Rancangan Perpres Pelibatan TNI dalam Mengatasi Terorisme Ancam Reformasi
Selasa, 26 Mei 2020 - 21:20 WIB
JAKARTA - Rancangan Peraturan Presiden (Perpres) tentang Tugas TNI dalam Mengatasi Aksi Terorisme ditentang keras sejumlah kalangan karena dinilai mengikis cita-cita Reformasi dan mundurnya kehidupan demokrasi.
Ketua Umum Himpunan Mahasiswa Islam (HMI) Komisariat Fakultas Hukum Universitas Brawijaya Syafiq Ramdhani mengatakan, sesuai cita-cita Reformasi yang menjunjung tinggi supremasi sipil dalam negara demokrasi, harus ada pemisahan yang jelas antara civil society dengan militer. (Baca juga: Setara Institute Kritik Rancangan Perpres Tugas TNI dalam Atasi Terorisme)
“Rancangan Peraturan Presiden tentang Tugas TNI dalam mengatasi aksi teorisme tidak berdasar pada ketentuan criminal justice system serta peraturan perundang-undangan di atasnya yang mengatur secara tegas mengenai hakikat secara yuridis tentang tugas, pokok dan fungsi TNI sebagai alat pertahanan negara dan bukan aparat penegakkan hukum,” kata Syafiq Ramdhani dalam keterangan yang diterima SINDOnews, Selasa (26/6/2020). (Baca juga: Komnas HAM: Rancangan Perpres Pelibatan TNI Atasi Teroris Harus Ditinjau Ulang)

[Data estimasi pose relatif]
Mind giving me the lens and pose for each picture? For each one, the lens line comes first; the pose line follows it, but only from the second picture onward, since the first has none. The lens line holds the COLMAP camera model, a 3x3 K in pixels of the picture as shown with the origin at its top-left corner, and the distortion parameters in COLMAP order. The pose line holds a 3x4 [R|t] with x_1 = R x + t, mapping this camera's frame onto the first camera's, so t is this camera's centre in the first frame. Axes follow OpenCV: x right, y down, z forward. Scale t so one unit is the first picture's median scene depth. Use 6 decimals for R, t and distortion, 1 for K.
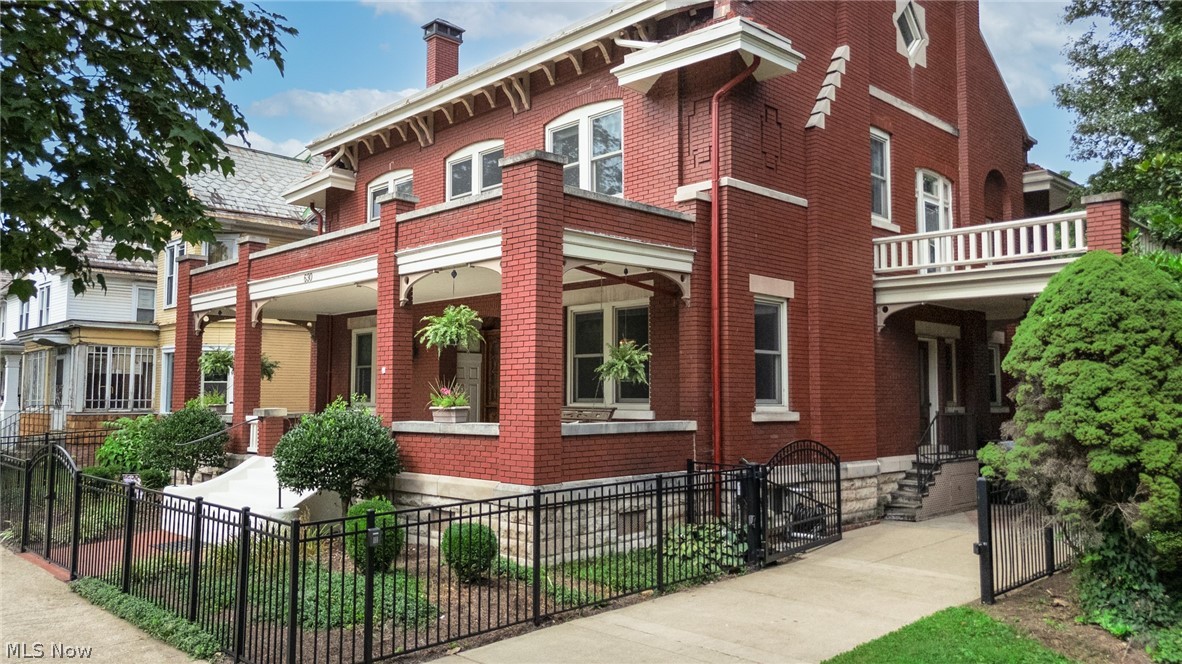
lens RADIAL K [[894.1, 0, 591.0], [0, 894.1, 332.0], [0, 0, 1]] dist [0.039547, 0.001249]
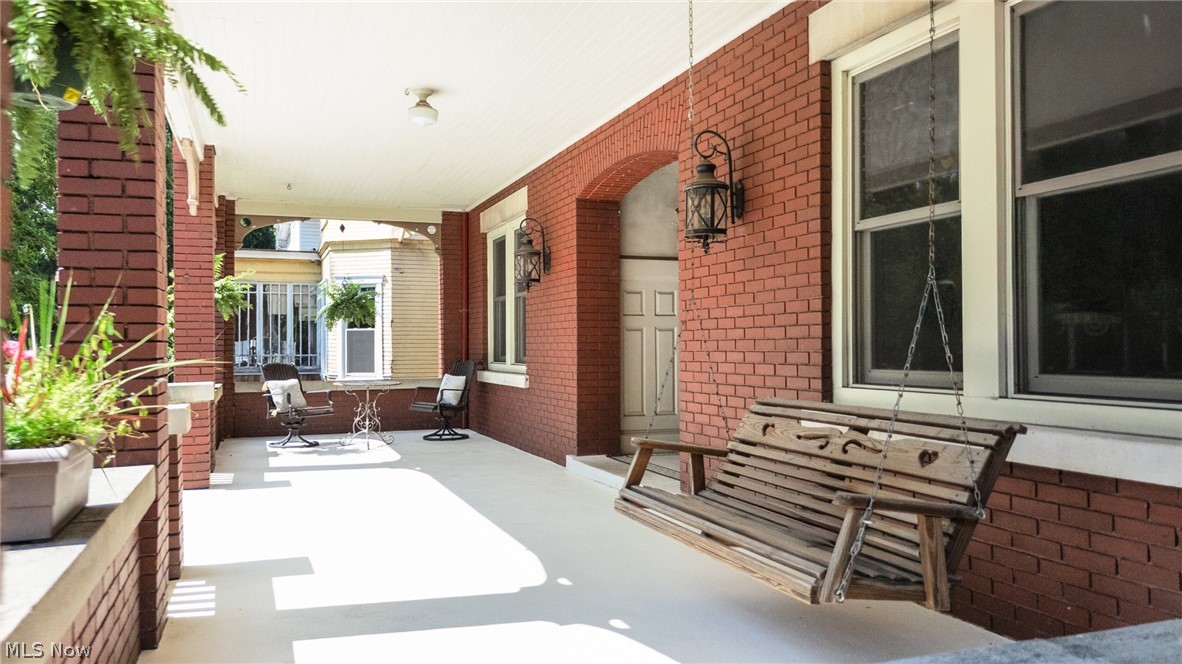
lens RADIAL K [[894.1, 0, 591.0], [0, 894.1, 332.0], [0, 0, 1]] dist [0.039547, 0.001249]
pose [[0.918523, -0.014931, -0.395084, 0.012551], [0.039506, 0.997751, 0.054142, 0.031177], [0.393388, -0.065339, 0.917048, 0.506397]]
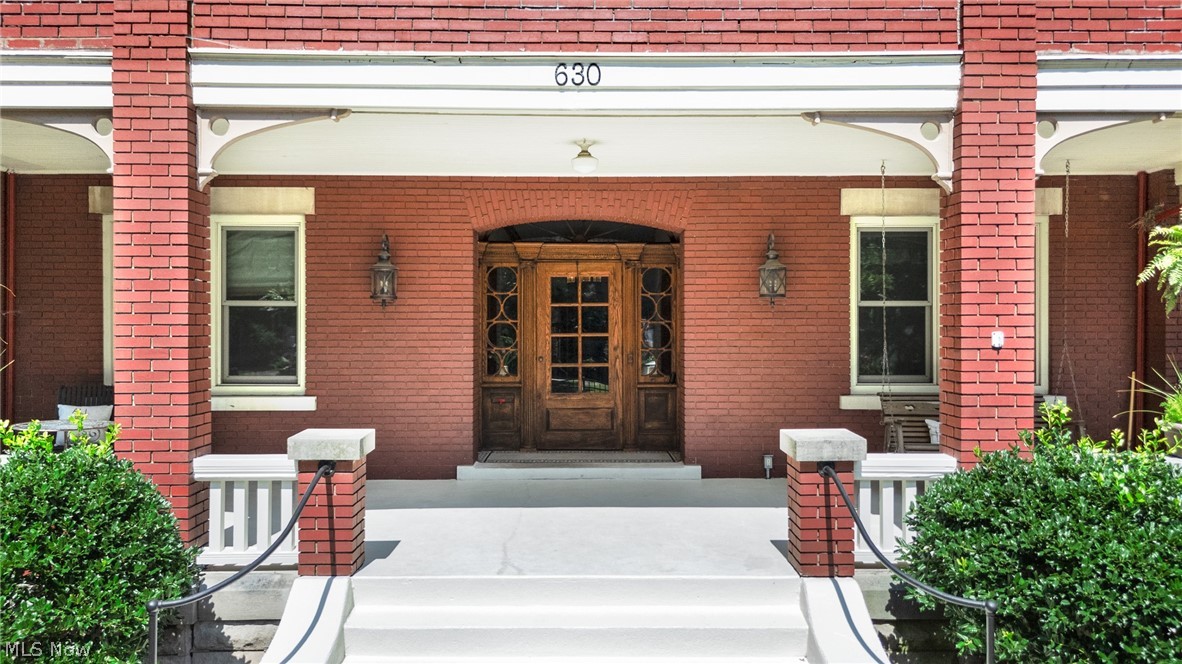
lens RADIAL K [[894.1, 0, 591.0], [0, 894.1, 332.0], [0, 0, 1]] dist [0.039547, 0.001249]
pose [[0.683358, -0.000945, 0.730083, -0.416395], [-0.050036, 0.997587, 0.048125, 0.019541], [-0.728367, -0.069417, 0.681662, 0.531046]]
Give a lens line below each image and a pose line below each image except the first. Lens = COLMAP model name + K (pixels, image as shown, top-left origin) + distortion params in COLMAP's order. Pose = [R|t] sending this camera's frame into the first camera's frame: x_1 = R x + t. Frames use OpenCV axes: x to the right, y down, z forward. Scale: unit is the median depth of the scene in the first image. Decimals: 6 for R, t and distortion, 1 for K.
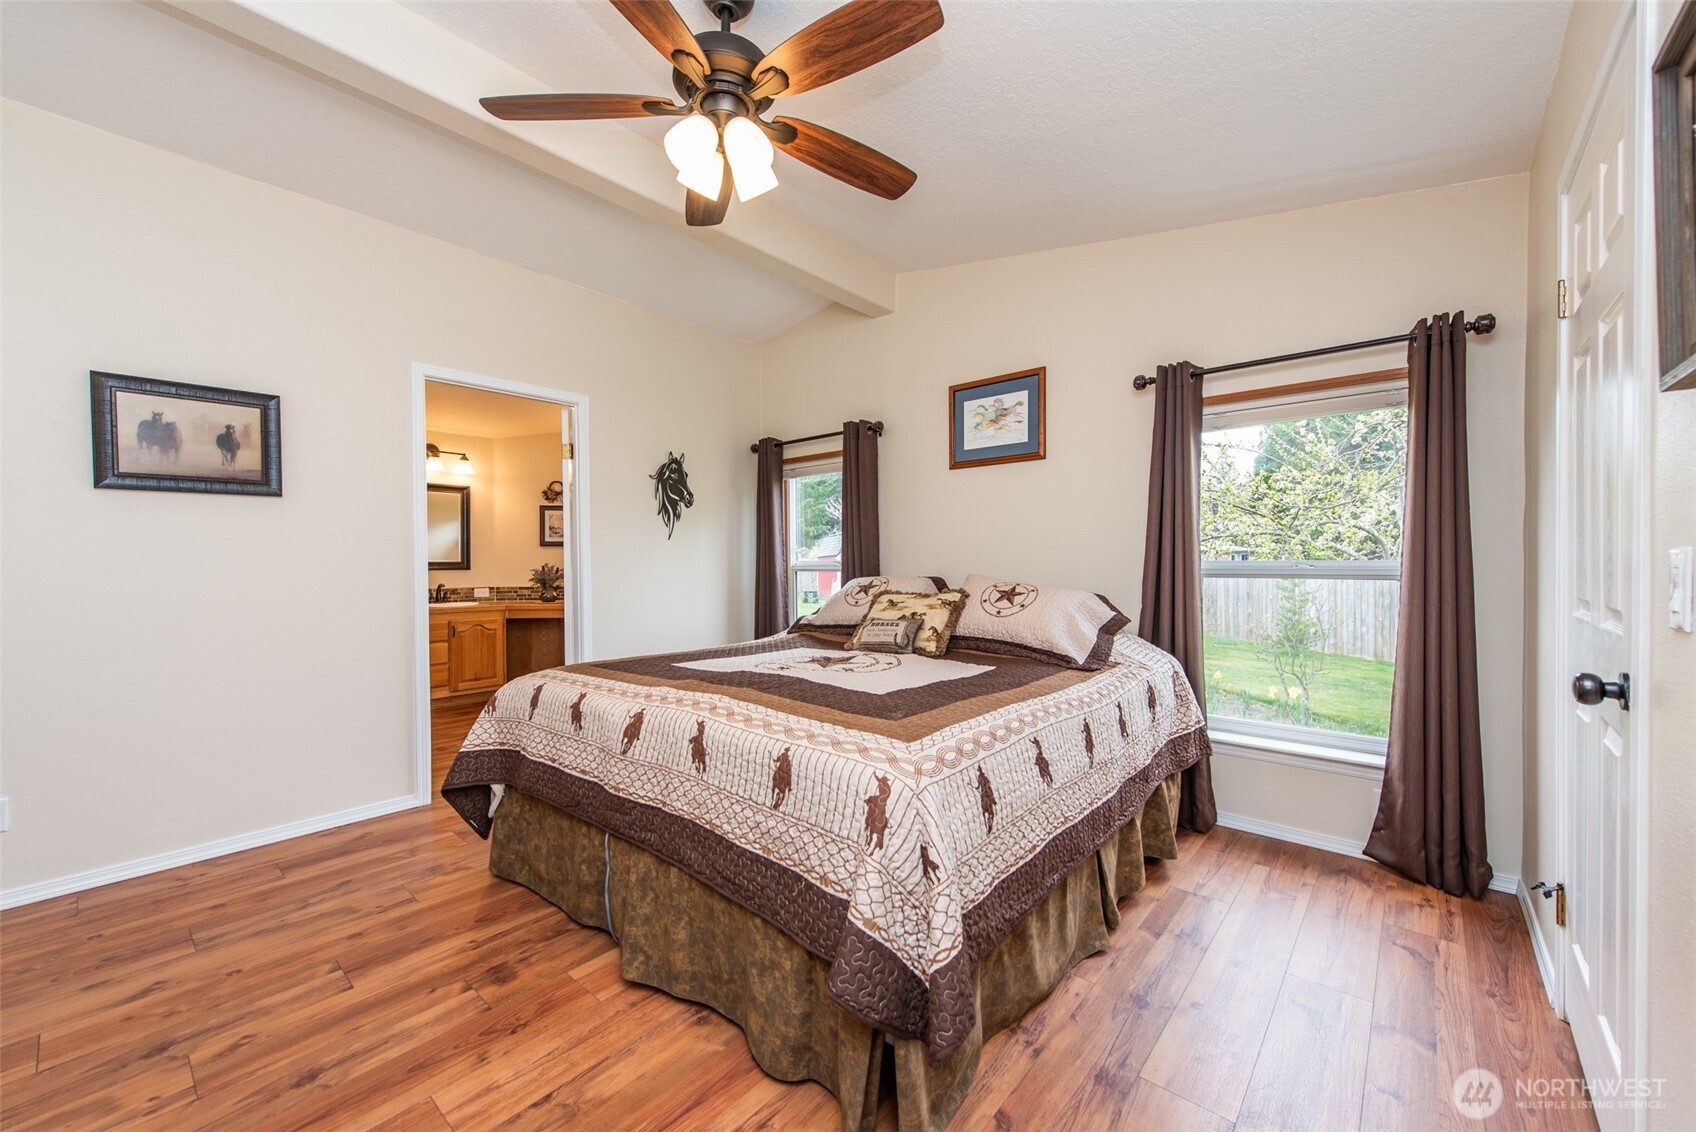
lens RADIAL K [[670.0, 0, 849.2], [0, 670.0, 566.1], [0, 0, 1]] dist [0.008950, -0.000110]
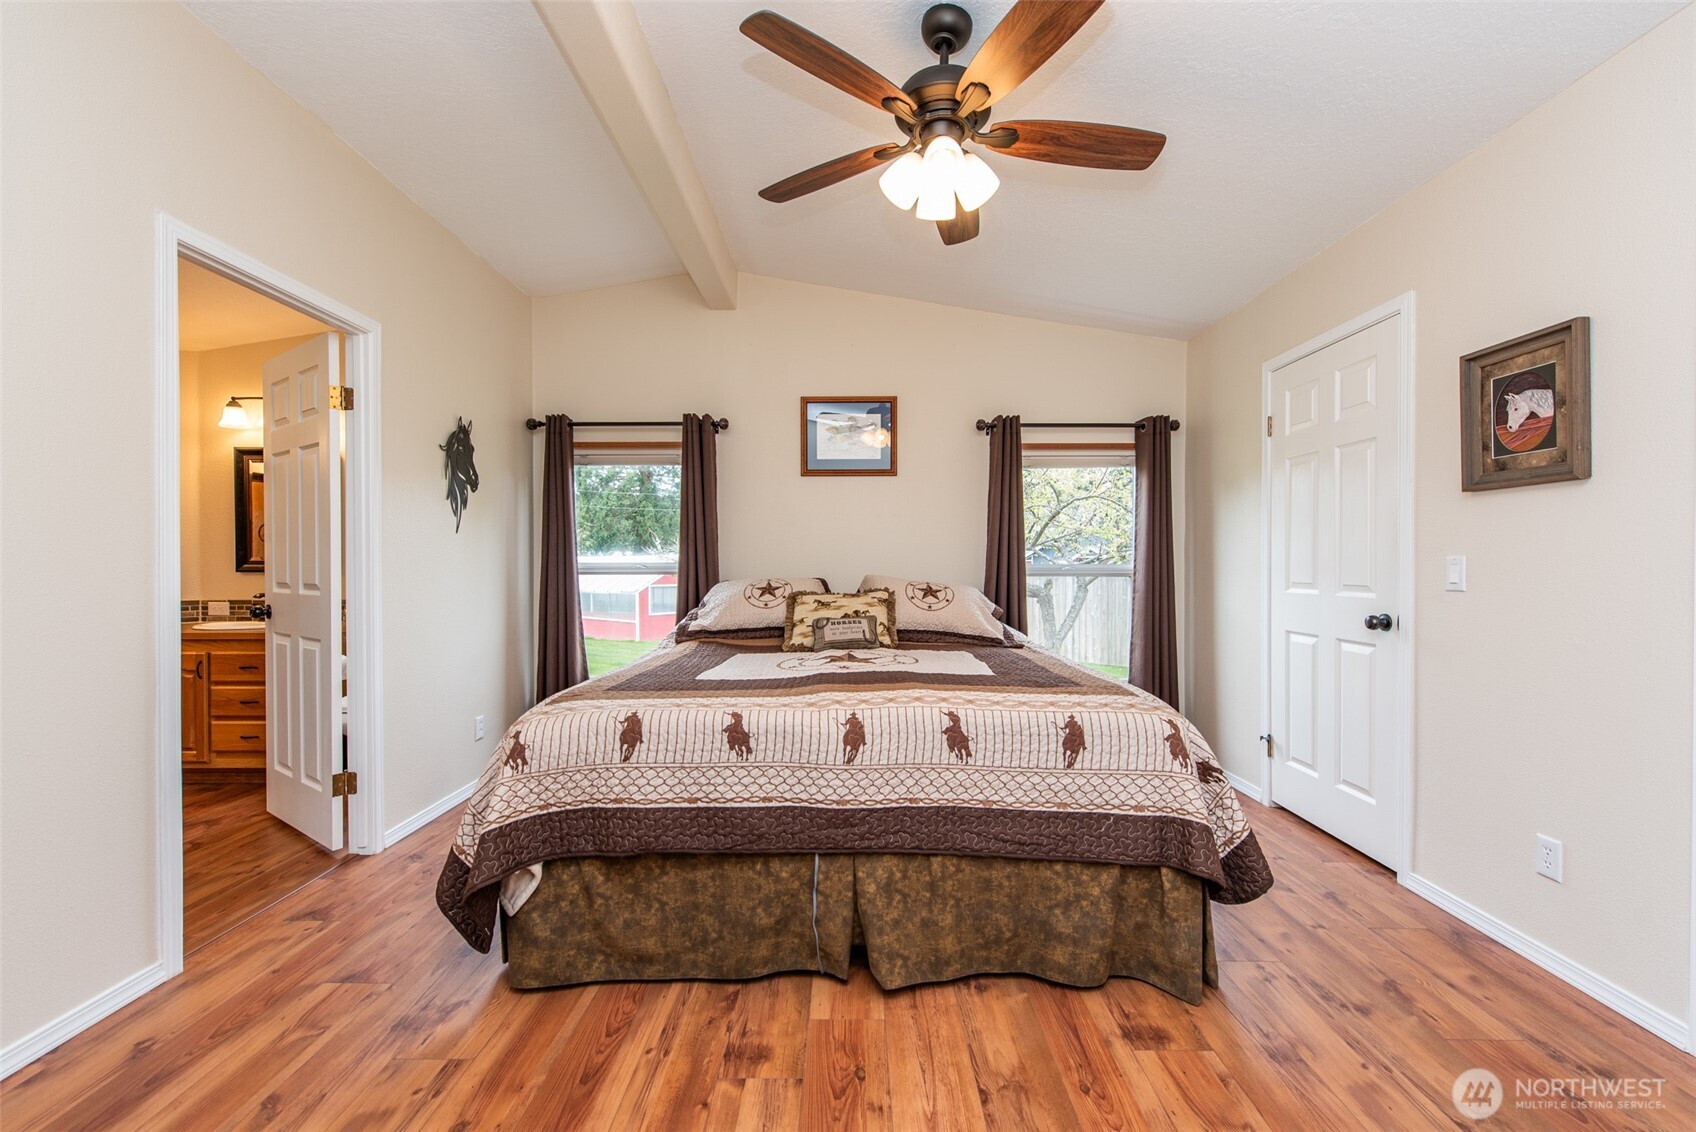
lens RADIAL K [[692.3, 0, 848.0], [0, 692.3, 566.0], [0, 0, 1]] dist [0.007750, -0.000200]
pose [[0.753619, 0.004971, 0.657292, -0.666940], [0.000984, 0.999962, -0.008691, 0.007860], [-0.657310, 0.007197, 0.753586, 0.181238]]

- TUGAS YANG DIKERJAKAN:
1) Tolong kembalikan setiap baris dalam data yang memuat kata "origin".
2) Lanjutkan berita tentang rancangan Perpres pelibatan TNI dalam mengatasi terorisme dari titik akhirnya.

- JAWABAN TIAP TUGAS:
1)
Mind giving me the lens and pose for each picture? For each one, the lens line comes first; the pose line follows it, but only from the second picture onward, since the first has none. The lens line holds the COLMAP camera model, a 3x3 K in pixels of the picture as shown with the origin at its top-left corner, and the distortion parameters in COLMAP order. The pose line holds a 3x4 [R|t] with x_1 = R x + t, mapping this camera's frame onto the first camera's, so t is this camera's centre in the first frame. Axes follow OpenCV: x right, y down, z forward. Scale t so one unit is the first picture's median scene depth. Use 6 decimals for R, t and distortion, 1 for K.
Give a lens line below each image and a pose line below each image except the first. Lens = COLMAP model name + K (pixels, image as shown, top-left origin) + distortion params in COLMAP's order. Pose = [R|t] sending this camera's frame into the first camera's frame: x_1 = R x + t. Frames use OpenCV axes: x to the right, y down, z forward. Scale: unit is the median depth of the scene in the first image. Decimals: 6 for R, t and distortion, 1 for K.

2)
Berdasarkan pertimbangan filosofis teoritis yuridis serta dijustifikasi oleh berbagai prinsip-prinsip fundamental dalam pelaksanaan berbangsa dan bernegara yang dilandasi negara hukum yang demokratis serta menjunjung tinggi prinsipn Hak Asasi Manusia (HAM) dalam civil society. “Maka dari itu legal standing atas rancangan Peraturan Presiden ini tidak berdasar pada peraturan di atasnya serta tidak berdasar pada tuntutan Reformasi,” ucapnya. (Baca juga: Rancangan Perpres Pelibatan TNI Tangani Terorisme Dinilai Rancu)
Atas dasar itu, HMI Cabang Malang Komisariat Hukum Brawijaya, kata Syafiq, menolak secara tegas rancangan Peraturan Presiden tentang Tugas TNI dalam mengatasi aksi terorisme demi keberlangsungan penegakkan dan perkembangan hukum yang demokratis menjunjung tinggi Hak Asasi Manusia. “HMI Cabang Malang Komisariat Hukum Brawijaya menegaskan untuk menegakkan profesionalisme Tentara Nasional Indonesia sebagai alat pertahanan negara sesuai dengan amanat Reformasi demi keberlangsungan demokrasi,” tegas Syafiq.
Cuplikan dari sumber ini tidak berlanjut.